Wednesday, August 09, 2006

Simple Secrets to Grilling

Grilling is great. It is a welcomed change of pace from the kitchen range and adds needed variety to one's cooking repertoire. Besides nothing is manlier than searing a thick, juicy, piece of red meat over a open flame. However the finer points of grilling are often lost on many. Sadly, this often results in carbonized hunks of flesh that resemble hockey pucks or shoe leather. So here are some grilling basics that will help you look like a pro.
  1. Hold the salt! Seasoning is fine, but hold the salt until you are done cooking. Salting raw meat will draw moisture out of the meat. Only apply salt after the meat is seared, locking in the juices. Beware of seasoning mixes, many are mostly salt.

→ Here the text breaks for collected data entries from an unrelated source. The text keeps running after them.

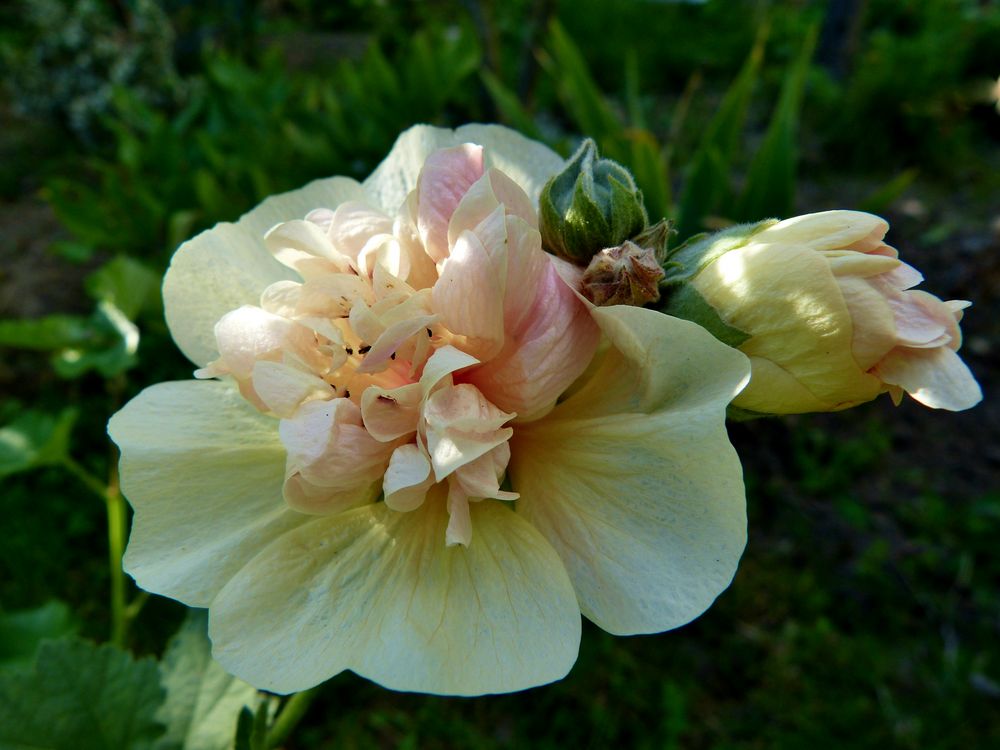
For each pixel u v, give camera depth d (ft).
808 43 1.07
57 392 1.44
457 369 0.35
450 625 0.35
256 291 0.46
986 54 2.67
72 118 2.24
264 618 0.37
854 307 0.34
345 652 0.35
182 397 0.43
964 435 1.48
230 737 0.57
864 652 1.11
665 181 1.03
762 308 0.36
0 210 2.02
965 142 2.43
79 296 1.71
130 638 1.06
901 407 1.53
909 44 2.53
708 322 0.37
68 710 0.54
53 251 1.47
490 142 0.50
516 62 2.55
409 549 0.38
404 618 0.36
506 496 0.35
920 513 1.32
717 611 1.16
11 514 1.24
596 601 0.36
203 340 0.46
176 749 0.57
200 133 1.35
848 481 1.37
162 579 0.39
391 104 1.29
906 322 0.35
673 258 0.40
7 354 1.54
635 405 0.37
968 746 1.02
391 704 1.04
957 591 1.22
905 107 2.34
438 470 0.33
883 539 1.28
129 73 2.23
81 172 2.23
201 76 2.41
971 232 2.01
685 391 0.35
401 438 0.36
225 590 0.37
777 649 1.12
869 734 1.03
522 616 0.35
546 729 1.02
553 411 0.40
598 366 0.40
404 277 0.37
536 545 0.37
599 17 3.24
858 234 0.35
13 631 0.80
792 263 0.35
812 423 1.46
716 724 1.04
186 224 1.22
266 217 0.48
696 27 3.43
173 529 0.40
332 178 0.49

  2. Choose carefully. Not all cuts of meat are the same. This is especially true of steaks. Understand the differences in texture and fat content between the different cuts. Ask your butcher, he can help. Also look at the fat distribution in the cut. Fat will appear in three forms: tallow, the thick white stuff on the edges of a cut, veins of fat running through the cut, and marbleized far dispersed across the cut. Higher quality cuts of meat will have less tallow, and fewer veins, with more marbleized fat. Super premium cuts purchased by high end restaurants have high levels of marbleized fat. This is what makes the steak juicy and tender.
  3. Temperature regulation. Controlling temperature on a gas grill is easy, it takes more practice to gain the same level of control on a charcoal grill. For steaks you want a hot fire in the center of the grill and a cooler grilling surface near the edges. Sear your meat on the hot center on both sides and then move it to the cooler edges to cook until it is done just the way you want it.
  4. Take it slow! Thick cuts of meats like roasts or large pieces such as whole chickens or turkeys can be very intimidating. People often make the mistake of trying to build a hot fire to cook it quicker. This will result in a charred outside and a underdone inside. Build a relatively cool fire and be prepared to let it cook for several hours. This will result in a evenly cook piece of meat that is tender and juicy.
  5. Got wood? Charcoal grills are great because you can burn things other than wood. When slow cooking add maple, cherry, apple, or hickory chips to add flavor. A woodsy flavor can be added to fish with cedar. Soak an untreated cedar board in water overnight. Place the fish on the board and place the board on the grill. The board keeps the fish moist and makes it easy to handle.